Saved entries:
────────────────────

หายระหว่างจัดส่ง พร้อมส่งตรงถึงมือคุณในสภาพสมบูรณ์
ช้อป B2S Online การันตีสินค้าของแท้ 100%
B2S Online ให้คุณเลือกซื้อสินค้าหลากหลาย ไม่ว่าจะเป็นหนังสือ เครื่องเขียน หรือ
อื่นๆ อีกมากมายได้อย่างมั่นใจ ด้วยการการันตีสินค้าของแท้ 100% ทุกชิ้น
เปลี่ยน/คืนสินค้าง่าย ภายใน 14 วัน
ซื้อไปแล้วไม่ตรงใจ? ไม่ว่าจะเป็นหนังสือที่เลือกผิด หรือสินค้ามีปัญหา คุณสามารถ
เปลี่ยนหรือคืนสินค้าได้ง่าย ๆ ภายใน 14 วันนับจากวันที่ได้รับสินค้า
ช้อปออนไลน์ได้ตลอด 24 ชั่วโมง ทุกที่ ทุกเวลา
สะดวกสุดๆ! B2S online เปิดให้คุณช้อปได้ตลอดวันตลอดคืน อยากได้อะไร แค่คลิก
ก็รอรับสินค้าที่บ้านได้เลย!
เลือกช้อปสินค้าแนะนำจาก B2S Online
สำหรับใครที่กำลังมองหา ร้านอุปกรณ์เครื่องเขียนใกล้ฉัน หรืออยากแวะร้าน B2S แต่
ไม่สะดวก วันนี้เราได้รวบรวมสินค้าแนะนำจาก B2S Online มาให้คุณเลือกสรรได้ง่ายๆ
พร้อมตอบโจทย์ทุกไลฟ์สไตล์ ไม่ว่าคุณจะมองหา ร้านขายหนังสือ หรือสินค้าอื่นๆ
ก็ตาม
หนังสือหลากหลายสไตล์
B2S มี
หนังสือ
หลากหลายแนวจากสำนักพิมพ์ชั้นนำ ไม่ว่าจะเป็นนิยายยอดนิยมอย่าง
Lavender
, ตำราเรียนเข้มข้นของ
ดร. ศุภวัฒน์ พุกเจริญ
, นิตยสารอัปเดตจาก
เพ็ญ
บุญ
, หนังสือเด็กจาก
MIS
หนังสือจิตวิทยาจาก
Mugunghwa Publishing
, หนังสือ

────────────────────

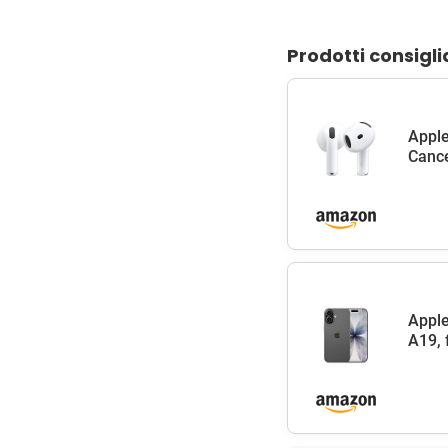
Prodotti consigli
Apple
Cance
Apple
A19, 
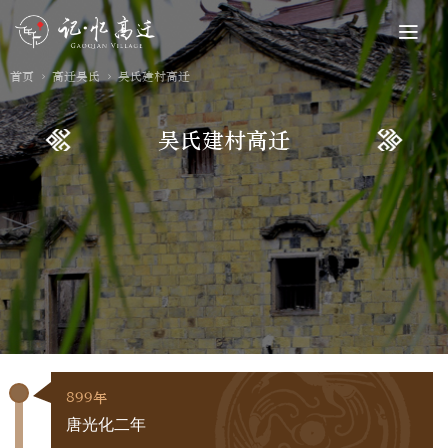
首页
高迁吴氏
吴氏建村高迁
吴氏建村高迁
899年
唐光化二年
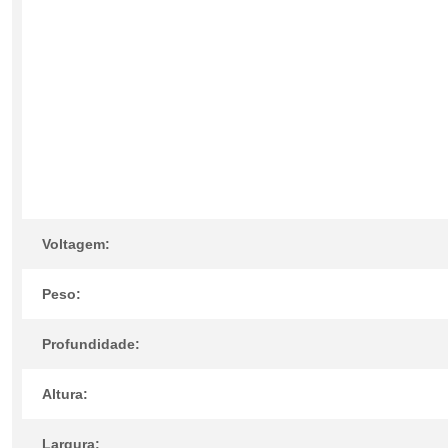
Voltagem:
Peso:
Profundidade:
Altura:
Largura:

────────────────────

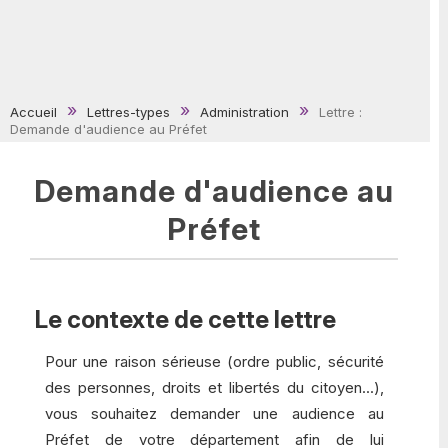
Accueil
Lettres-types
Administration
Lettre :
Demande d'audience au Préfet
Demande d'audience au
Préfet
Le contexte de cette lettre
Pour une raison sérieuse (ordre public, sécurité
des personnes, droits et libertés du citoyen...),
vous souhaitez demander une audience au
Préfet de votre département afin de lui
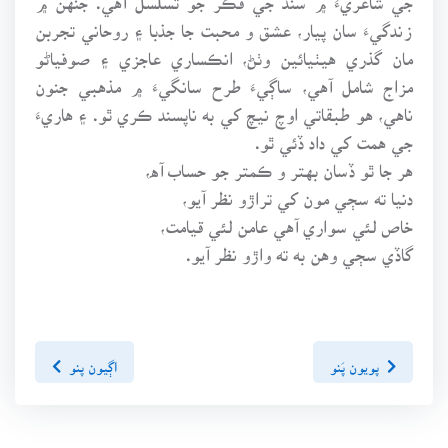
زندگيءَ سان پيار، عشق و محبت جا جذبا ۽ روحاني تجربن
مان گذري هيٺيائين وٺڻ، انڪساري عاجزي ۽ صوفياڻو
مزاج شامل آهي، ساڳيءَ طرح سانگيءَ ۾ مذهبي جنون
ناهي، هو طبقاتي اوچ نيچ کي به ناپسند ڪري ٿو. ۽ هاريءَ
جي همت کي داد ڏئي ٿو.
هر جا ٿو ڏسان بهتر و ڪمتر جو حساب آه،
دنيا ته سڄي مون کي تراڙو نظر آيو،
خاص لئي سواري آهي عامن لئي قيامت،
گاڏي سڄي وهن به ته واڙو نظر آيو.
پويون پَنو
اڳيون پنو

────────────────────

What you will do: Copy the entries above exactly, but only from the line holding "หรืออยากแวะร้าน B2S แต่" through the line holding "หลากหลายแนวจาก", both included.

Expected answer:
สำหรับใครที่กำลังมองหา ร้านอุปกรณ์เครื่องเขียนใกล้ฉัน หรืออยากแวะร้าน B2S แต่
ไม่สะดวก วันนี้เราได้รวบรวมสินค้าแนะนำจาก B2S Online มาให้คุณเลือกสรรได้ง่ายๆ
พร้อมตอบโจทย์ทุกไลฟ์สไตล์ ไม่ว่าคุณจะมองหา ร้านขายหนังสือ หรือสินค้าอื่นๆ
ก็ตาม
หนังสือหลากหลายสไตล์
B2S มี
หนังสือ
หลากหลายแนวจากสำนักพิมพ์ชั้นนำ ไม่ว่าจะเป็นนิยายยอดนิยมอย่าง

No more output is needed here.